Birleşik Krallık merkezli Cambridge Sürdürülebilirlik Komisyonu tarafından hazırlanan bir rapora göre, iklim kriziyle mücadele edilebilmesi için dünyanın en zenginlerinin yaşam tarzlarını köklü biçimde değiştirmeleri gerekiyor. BM verilerine dayanarak hazırlanan raporda, dünyanın en zengin yüzde 1’lik kesiminin, en yoksul yüzde 50’nin iki katı karbon salımına neden olduğu kaydedildi. BBC Türkçe‘de yer alan habere göre, raporda “kirletici elit” olarak tanımlanan en zengin yüzde 5’lik kesimin, 1990-2015 yıllarında karbon emisyonu artışının yüzde 37’sinden sorumlu olduğu açıklandı. Bireylerin çevreyle ilgili davranışlarını inceleyen 31 araştırmacı tarafından hazırlanan raporda, “Paris İklim Anlaşması hedefleri, özellikle de toplumun en zengin kesiminin yaşam tarzı ve davranışları üzerinde köklü değişiklikler olmadan başarılamaz” denildi.

◆ **Veri listesi**

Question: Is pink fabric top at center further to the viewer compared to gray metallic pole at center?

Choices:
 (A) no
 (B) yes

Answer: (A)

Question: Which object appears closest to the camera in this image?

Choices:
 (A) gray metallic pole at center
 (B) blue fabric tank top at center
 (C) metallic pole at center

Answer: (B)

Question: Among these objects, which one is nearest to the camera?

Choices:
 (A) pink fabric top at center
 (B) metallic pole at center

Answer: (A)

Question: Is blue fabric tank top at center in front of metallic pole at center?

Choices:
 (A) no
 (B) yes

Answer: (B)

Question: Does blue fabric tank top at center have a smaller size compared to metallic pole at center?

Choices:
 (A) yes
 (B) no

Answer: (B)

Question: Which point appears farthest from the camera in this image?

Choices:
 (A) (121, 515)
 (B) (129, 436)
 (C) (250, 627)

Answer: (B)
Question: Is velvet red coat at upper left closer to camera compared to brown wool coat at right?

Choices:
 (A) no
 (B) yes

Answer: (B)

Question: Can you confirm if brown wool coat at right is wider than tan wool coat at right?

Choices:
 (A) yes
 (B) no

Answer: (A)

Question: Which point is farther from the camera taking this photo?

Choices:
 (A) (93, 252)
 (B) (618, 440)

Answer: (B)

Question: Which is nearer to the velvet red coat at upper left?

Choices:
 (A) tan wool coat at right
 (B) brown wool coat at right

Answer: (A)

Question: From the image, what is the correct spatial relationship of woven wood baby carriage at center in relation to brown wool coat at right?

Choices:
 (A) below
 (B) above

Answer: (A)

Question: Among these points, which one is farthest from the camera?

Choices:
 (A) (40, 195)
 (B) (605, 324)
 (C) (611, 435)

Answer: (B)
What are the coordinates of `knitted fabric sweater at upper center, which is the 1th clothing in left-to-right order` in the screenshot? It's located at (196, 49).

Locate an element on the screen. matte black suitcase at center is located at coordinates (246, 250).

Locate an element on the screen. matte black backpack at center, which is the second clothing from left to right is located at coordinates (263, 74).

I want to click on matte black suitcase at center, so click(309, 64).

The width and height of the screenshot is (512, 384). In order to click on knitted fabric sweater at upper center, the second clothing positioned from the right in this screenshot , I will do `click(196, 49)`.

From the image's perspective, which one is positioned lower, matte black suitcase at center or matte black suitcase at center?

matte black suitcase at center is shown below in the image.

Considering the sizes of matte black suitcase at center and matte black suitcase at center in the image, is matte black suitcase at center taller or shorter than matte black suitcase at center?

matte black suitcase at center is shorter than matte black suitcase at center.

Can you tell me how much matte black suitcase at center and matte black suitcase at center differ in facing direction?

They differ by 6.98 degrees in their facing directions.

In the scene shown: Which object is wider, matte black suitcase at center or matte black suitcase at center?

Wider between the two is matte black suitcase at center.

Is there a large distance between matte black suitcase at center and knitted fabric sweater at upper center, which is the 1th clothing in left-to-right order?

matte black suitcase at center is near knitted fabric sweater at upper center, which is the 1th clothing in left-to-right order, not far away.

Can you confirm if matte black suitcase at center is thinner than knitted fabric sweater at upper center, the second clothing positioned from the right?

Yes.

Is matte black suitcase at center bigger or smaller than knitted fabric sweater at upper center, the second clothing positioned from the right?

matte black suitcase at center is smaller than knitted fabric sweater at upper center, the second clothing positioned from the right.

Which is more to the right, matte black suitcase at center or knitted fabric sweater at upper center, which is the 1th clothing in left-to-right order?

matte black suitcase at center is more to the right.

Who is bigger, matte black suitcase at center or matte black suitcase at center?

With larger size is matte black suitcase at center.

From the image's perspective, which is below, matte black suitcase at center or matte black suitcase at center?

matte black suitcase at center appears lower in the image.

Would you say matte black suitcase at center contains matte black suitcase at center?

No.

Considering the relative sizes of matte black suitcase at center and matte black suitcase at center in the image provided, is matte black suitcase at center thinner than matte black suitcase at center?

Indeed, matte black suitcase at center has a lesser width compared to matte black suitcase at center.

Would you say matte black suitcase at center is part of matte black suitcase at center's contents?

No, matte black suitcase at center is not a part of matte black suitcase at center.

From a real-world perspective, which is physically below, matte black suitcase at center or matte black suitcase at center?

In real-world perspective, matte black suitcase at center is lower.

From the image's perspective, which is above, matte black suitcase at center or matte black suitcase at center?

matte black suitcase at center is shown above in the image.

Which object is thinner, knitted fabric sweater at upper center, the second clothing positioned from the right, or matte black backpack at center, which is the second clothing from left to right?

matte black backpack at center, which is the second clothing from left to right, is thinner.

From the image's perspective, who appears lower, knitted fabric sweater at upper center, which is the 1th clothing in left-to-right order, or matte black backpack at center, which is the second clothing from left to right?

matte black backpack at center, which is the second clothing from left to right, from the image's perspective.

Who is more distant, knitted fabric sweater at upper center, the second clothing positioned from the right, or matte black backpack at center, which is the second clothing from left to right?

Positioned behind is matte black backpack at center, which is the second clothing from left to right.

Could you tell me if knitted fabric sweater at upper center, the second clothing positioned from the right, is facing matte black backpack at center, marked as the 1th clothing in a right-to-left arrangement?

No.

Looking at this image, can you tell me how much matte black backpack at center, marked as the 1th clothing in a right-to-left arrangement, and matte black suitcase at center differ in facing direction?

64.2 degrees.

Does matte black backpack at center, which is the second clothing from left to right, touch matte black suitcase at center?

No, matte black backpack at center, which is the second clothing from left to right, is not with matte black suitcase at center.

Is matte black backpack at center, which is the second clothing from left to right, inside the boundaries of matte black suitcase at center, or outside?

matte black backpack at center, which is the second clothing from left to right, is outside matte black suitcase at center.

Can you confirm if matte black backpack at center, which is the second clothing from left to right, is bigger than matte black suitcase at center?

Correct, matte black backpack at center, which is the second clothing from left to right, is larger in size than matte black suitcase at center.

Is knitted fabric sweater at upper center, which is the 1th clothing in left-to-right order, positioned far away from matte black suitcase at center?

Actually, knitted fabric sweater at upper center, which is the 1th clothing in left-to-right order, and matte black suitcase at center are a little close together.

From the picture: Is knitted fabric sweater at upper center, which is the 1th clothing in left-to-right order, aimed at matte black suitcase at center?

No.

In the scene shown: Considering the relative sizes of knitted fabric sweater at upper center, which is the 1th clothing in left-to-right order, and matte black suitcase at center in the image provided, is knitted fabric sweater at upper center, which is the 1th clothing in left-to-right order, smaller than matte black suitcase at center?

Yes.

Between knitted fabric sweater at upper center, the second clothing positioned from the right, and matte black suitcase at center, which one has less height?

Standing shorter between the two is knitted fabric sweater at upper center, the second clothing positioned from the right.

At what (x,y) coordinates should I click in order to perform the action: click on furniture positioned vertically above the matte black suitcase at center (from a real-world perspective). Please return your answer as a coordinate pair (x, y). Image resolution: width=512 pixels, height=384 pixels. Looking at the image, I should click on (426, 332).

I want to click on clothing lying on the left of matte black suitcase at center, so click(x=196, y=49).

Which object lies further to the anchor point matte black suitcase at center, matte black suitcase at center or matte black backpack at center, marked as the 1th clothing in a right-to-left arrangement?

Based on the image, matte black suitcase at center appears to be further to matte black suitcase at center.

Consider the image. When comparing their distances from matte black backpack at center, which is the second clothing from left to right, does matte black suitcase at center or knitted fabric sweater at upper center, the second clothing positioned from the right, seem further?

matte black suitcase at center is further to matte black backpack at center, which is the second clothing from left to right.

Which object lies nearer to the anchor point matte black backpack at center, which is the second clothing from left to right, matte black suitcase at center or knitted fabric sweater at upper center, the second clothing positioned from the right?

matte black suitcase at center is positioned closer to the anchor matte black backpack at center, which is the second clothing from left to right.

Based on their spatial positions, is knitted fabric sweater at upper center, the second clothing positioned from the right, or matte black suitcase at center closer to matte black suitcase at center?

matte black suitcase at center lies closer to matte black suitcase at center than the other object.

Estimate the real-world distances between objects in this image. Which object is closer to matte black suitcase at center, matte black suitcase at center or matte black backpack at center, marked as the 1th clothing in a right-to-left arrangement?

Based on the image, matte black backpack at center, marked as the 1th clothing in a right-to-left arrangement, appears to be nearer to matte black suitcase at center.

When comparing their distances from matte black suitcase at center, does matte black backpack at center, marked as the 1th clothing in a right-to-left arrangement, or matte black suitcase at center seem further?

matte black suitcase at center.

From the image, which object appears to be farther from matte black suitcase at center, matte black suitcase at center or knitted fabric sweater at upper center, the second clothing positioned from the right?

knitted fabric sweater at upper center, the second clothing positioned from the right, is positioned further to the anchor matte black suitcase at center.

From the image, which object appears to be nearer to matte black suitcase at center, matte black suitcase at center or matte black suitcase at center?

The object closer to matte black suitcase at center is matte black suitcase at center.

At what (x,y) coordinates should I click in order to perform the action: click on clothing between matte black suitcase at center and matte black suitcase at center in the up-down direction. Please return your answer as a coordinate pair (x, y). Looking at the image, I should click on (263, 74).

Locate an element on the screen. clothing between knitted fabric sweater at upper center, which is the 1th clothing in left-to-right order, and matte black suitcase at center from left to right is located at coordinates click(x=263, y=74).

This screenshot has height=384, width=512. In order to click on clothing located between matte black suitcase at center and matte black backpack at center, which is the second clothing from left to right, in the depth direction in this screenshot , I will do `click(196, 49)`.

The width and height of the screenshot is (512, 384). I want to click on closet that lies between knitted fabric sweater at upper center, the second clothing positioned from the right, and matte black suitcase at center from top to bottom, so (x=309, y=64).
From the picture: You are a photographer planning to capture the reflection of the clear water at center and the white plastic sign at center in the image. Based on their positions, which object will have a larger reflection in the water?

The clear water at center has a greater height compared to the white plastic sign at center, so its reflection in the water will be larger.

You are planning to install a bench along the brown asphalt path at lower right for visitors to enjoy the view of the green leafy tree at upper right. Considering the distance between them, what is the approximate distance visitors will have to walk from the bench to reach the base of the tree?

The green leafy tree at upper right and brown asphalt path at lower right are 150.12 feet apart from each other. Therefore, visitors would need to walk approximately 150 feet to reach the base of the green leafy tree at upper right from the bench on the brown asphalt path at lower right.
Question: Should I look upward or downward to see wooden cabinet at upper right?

◆ **Hedef A**
En zenginlerin karbon salımını konu alan metni baştan sona, hiçbir değişiklik yapmadan yaz.
◆ **Hedef B**
Listede "From a real-world perspective, which" ifadesini içeren satırdan başla ve "right, is thinner." ifadesini içeren satırdan sonra dur. Bu satırlarda "thinner" yerine "wider" koyup geri kalan her şeyi aynı bırakarak yalnızca bu satırları yeniden ver.

◆ **Alıştırma sonucu A**
Birleşik Krallık merkezli Cambridge Sürdürülebilirlik Komisyonu tarafından hazırlanan bir rapora göre, iklim kriziyle mücadele edilebilmesi için dünyanın en zenginlerinin yaşam tarzlarını köklü biçimde değiştirmeleri gerekiyor. BM verilerine dayanarak hazırlanan raporda, dünyanın en zengin yüzde 1’lik kesiminin, en yoksul yüzde 50’nin iki katı karbon salımına neden olduğu kaydedildi. BBC Türkçe‘de yer alan habere göre, raporda “kirletici elit” olarak tanımlanan en zengin yüzde 5’lik kesimin, 1990-2015 yıllarında karbon emisyonu artışının yüzde 37’sinden sorumlu olduğu açıklandı. Bireylerin çevreyle ilgili davranışlarını inceleyen 31 araştırmacı tarafından hazırlanan raporda, “Paris İklim Anlaşması hedefleri, özellikle de toplumun en zengin kesiminin yaşam tarzı ve davranışları üzerinde köklü değişiklikler olmadan başarılamaz” denildi.

◆ **Alıştırma sonucu B**
From a real-world perspective, which is physically below, matte black suitcase at center or matte black suitcase at center?

In real-world perspective, matte black suitcase at center is lower.

From the image's perspective, which is above, matte black suitcase at center or matte black suitcase at center?

matte black suitcase at center is shown above in the image.

Which object is wider, knitted fabric sweater at upper center, the second clothing positioned from the right, or matte black backpack at center, which is the second clothing from left to right?

matte black backpack at center, which is the second clothing from left to right, is wider.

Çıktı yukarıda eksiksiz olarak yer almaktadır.